### [Exercise]
Carry over every entry exactly as written, though not the pictures it contains.

### [Material for this exercise]

* * * *

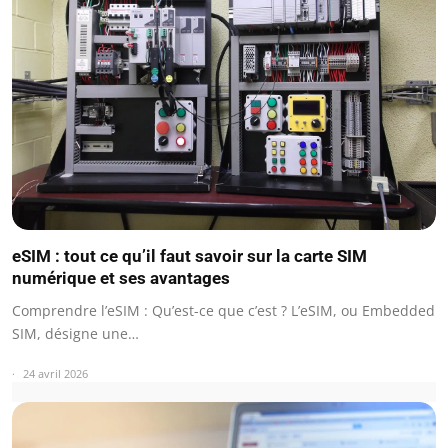
eSIM : tout ce qu’il faut savoir sur la carte SIM
numérique et ses avantages
Comprendre l’eSIM : Qu’est-ce que c’est ? L’eSIM, ou Embedded
SIM, désigne une…
24 avril 2026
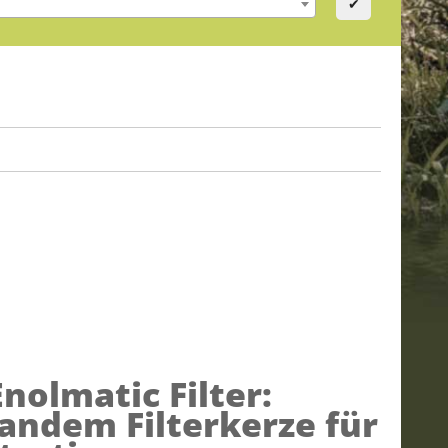
✔
Enolmatic Filter:
andem Filterkerze für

* * * *

### [Result]
eSIM : tout ce qu’il faut savoir sur la carte SIM
numérique et ses avantages
Comprendre l’eSIM : Qu’est-ce que c’est ? L’eSIM, ou Embedded
SIM, désigne une…
24 avril 2026
✔
Enolmatic Filter:
andem Filterkerze für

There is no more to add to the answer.